Dr Jeremy Wilson is the Director of the Center for Anti-Counterfeiting and Product Protection and Professor in the School of Criminal Justice at Michigan State University (MSU). Prior to joining MSU, Jeremy was Behavioural Scientist at the RAND Corporation where he directed many local, national and international public safety projects and served as founding Associate Director of the Center on Quality Policing and founding Director of the Police Recruitment and Retention Clearinghouse. He is a visiting scholar in the Australian Resource Council’s Centre of Excellence in Policing and Security at Griffith University, and he recently held the Willett Chair in Public Safety in the Center for Public Safety at Northwestern University and was an adjunct professor of public policy at Carnegie Mellon University. Jeremy has collaborated with police agencies, communities, task forces, governments, and professional organisations throughout the United States and the world on many of the most salient public safety problems. Jeremy’s research on anti-counterfeiting integrates and draws from his broader interests in the areas of law enforcement, violence prevention and internal security.

Ryan Labrecque

Dr Ryan Labrecque earned his PhD in Criminal Justice from the University of Cincinnati in 2015. Prior to undertaking his doctoral studies, Ryan was a Probation and Parole Officer in Portland, Maine.

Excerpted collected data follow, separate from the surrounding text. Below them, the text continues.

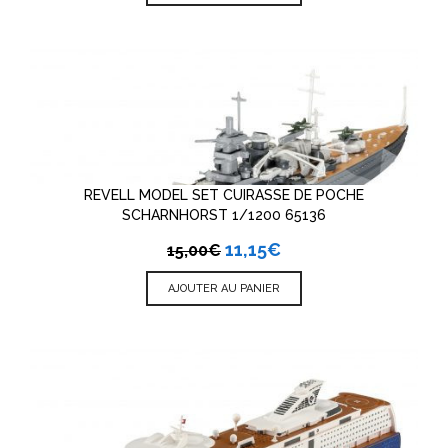
REVELL MODEL SET CUIRASSE DE POCHE
SCHARNHORST 1/1200 65136
11,15
€
15,00
€
AJOUTER AU PANIER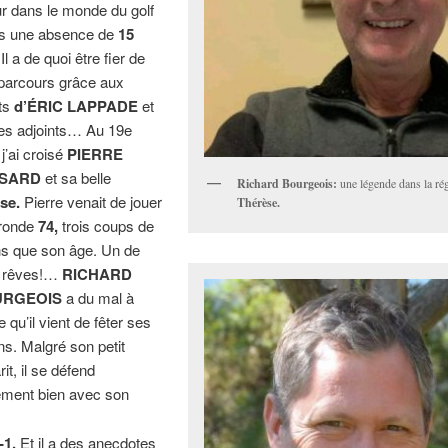
ur dans le monde du golf
s une absence de
15
Il a de quoi être fier de
parcours grâce aux
rts
d’ÉRIC LAPPADE
et
es adjoints… Au 19e
 j’ai croisé
PIERRE
SSARD
et sa belle
Richard Bourgeois:
une légende dans la ré
se.
Pierre venait de jouer
Thérèse.
 ronde
74,
trois coups de
s que son âge. Un de
 rêves!…
RICHARD
URGEOIS
a du mal à
e qu’il vient de fêter ses
s. Malgré son petit
it, il se défend
ement bien avec son
-1.
Et il a des anecdotes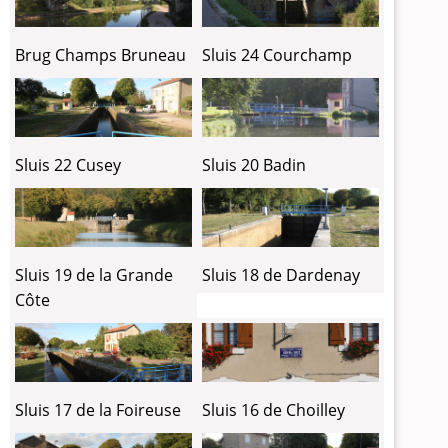
Brug Champs Bruneau
Sluis 24 Courchamp
Sluis 22 Cusey
Sluis 20 Badin
Sluis 19 de la Grande
Sluis 18 de Dardenay
Côte
Sluis 17 de la Foireuse
Sluis 16 de Choilley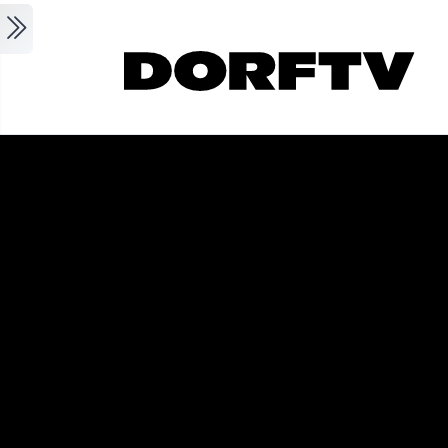
Skip to main content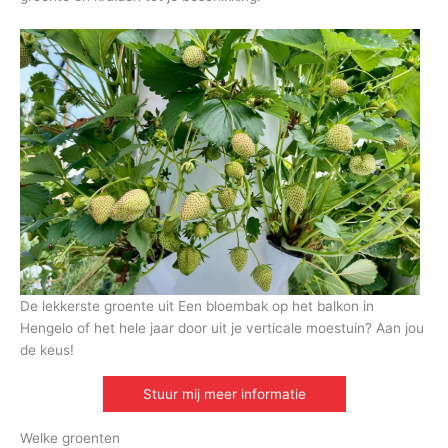
De lekkerste groente uit Een bloembak op het balkon in
Hengelo of het hele jaar door uit je verticale moestuin? Aan jou
de keus!
Stuur mij meer informatie
Welke groenten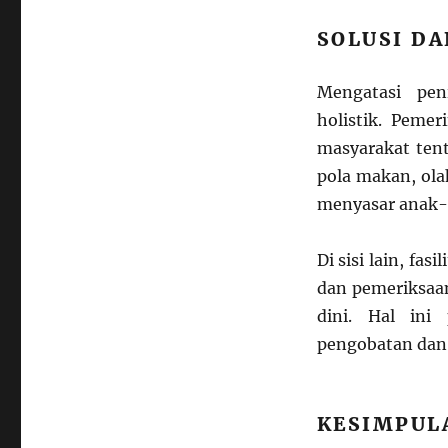
SOLUSI D
Mengatasi pen
holistik. Peme
masyarakat ten
pola makan, ol
menyasar anak-a
Di sisi lain, fa
dan pemeriksaan
dini. Hal ini
pengobatan dan
KESIMPUL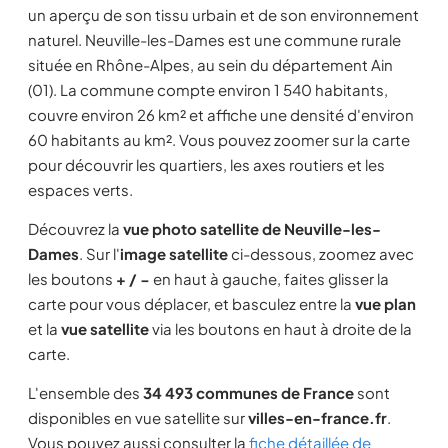
un aperçu de son tissu urbain et de son environnement
naturel. Neuville-les-Dames est une commune rurale
située en Rhône-Alpes, au sein du département Ain
(01). La commune compte environ 1 540 habitants,
couvre environ 26 km² et affiche une densité d'environ
60 habitants au km². Vous pouvez zoomer sur la carte
pour découvrir les quartiers, les axes routiers et les
espaces verts.
Découvrez la
vue photo satellite de Neuville-les-
Dames
. Sur l'
image satellite
ci-dessous, zoomez avec
les boutons
+ / −
en haut à gauche, faites glisser la
carte pour vous déplacer, et basculez entre la
vue plan
et la
vue satellite
via les boutons en haut à droite de la
carte.
L'ensemble des
34 493 communes de France
sont
disponibles en vue satellite sur
villes-en-france.fr
.
Vous pouvez aussi consulter la
fiche détaillée de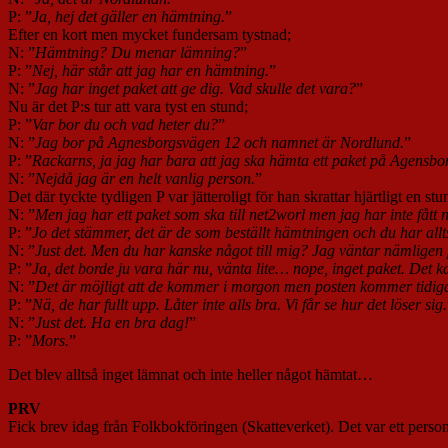
P: ”
Ja, hej det gäller en hämtning.
”
Efter en kort men mycket fundersam tystnad;
N: ”
Hämtning? Du menar lämning?
”
P: ”
Nej, här står att jag har en hämtning.
”
N: ”
Jag har inget paket att ge dig. Vad skulle det vara?
”
Nu är det P:s tur att vara tyst en stund;
P: ”
Var bor du och vad heter du?
”
N: ”
Jag bor på Agnesborgsvägen 12 och namnet är Nordlund.
”
P: ”
Rackarns, ja jag har bara att jag ska hämta ett paket på Agensbo
N: ”
Nejdå jag är en helt vanlig person.
”
Det där tyckte tydligen P var jätteroligt för han skrattar hjärtligt en stun
N: ”
Men jag har ett paket som ska till net2worl men jag har inte fått n
P: ”
Jo det stämmer, det är de som beställt hämtningen och du har allts
N: ”
Just det. Men du har kanske något till mig? Jag väntar nämligen 
P: ”
Ja, det borde ju vara här nu, vänta lite… nope, inget paket. Det 
N: ”
Det är möjligt att de kommer i morgon men posten kommer tidigas
P: ”
Nä, de har fullt upp. Låter inte alls bra. Vi får se hur det löser sig.
N: ”
Just det. Ha en bra dag!
”
P: ”
Mors.
”
Det blev alltså inget lämnat och inte heller något hämtat…
PRV
Fick brev idag från Folkbokföringen (Skatteverket). Det var ett pers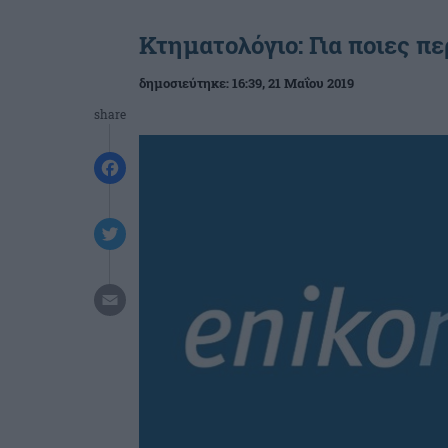
Κτηματολόγιο: Για ποιες π
δημοσιεύτηκε:
16:39
, 21 Μαΐου 2019
share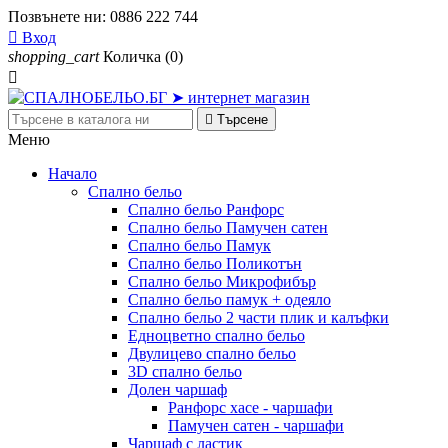
Позвънете ни:
0886 222 744

Вход
shopping_cart
Количка
(0)


Търсене
Меню
Начало
Спално бельо
Спално бельо Ранфорс
Спално бельо Памучен сатен
Спално бельо Памук
Спално бельо Поликотън
Спално бельо Микрофибър
Спално бельо памук + одеяло
Спално бельо 2 части плик и калъфки
Eдноцветно спално бельо
Двулицево спално бельо
3D спално бельо
Долен чаршаф
Ранфорс хасе - чаршафи
Памучен сатен - чаршафи
Чаршаф с ластик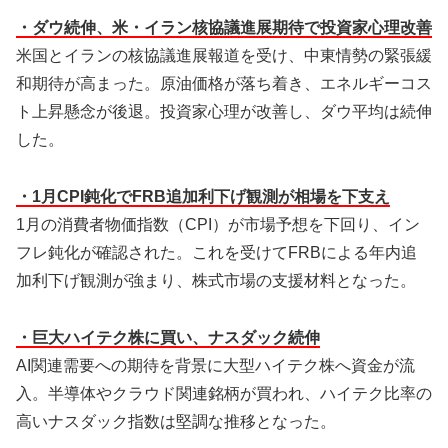
・ダウ続伸、米・イラン核協議進展期待で投資家心理改善
米国とイランの核協議進展報道を受け、中東情勢の緊張緩
和期待が高まった。原油価格が落ち着き、エネルギーコス
ト上昇懸念が後退。投資家心理が改善し、ダウ平均は続伸
した。
・1月CPI鈍化でFRB追加利下げ観測が相場を下支え
1月の消費者物価指数（CPI）が市場予想を下回り、イン
フレ鈍化が確認された。これを受けてFRBによる年内追
加利下げ観測が強まり、株式市場の支援材料となった。
・巨大ハイテク株に買い、ナスダック続伸
AI関連需要への期待を背景に大型ハイテク株へ資金が流
入。半導体やクラウド関連銘柄が買われ、ハイテク比率の
高いナスダック指数は堅調な推移となった。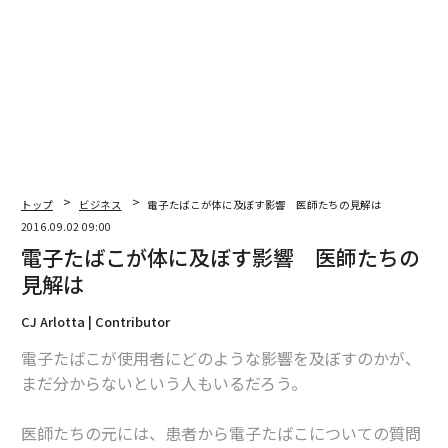
トップ
ビジネス
電子たばこが体に及ぼす影響 医師たちの見解は
2016.09.02 09:00
電子たばこが体に及ぼす影響 医師たちの
見解は
CJ Arlotta | Contributor
電子たばこが使用者にどのような影響を及ぼすのかが、
まだ分からないという人もいるだろう。
医師たちの元には、患者から電子たばこについての質問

While at the University of Cincinnati, he worked on several federal and state funded research projects for the Center for Criminal Justice Research Corrections Institute. Dr. Labrecque’s research interests focus on the evaluation of correctional interventions, the effects of prison life, the development of risk and needs assessments for community and institutional correctional settings, and the transfer of knowledge to practitioners and policy makers. Ryan received a 2014 Graduate Research Fellowship award from the National Institute of Justice for his dissertation “The effect of solitary confinement on institutional misconduct: a longitudinal evaluation”. He has also been awarded several research grants from the University of Cincinnati and he was the 2013 recipient of the American Society of Criminology, Division of Corrections and Sentencing, student paper award.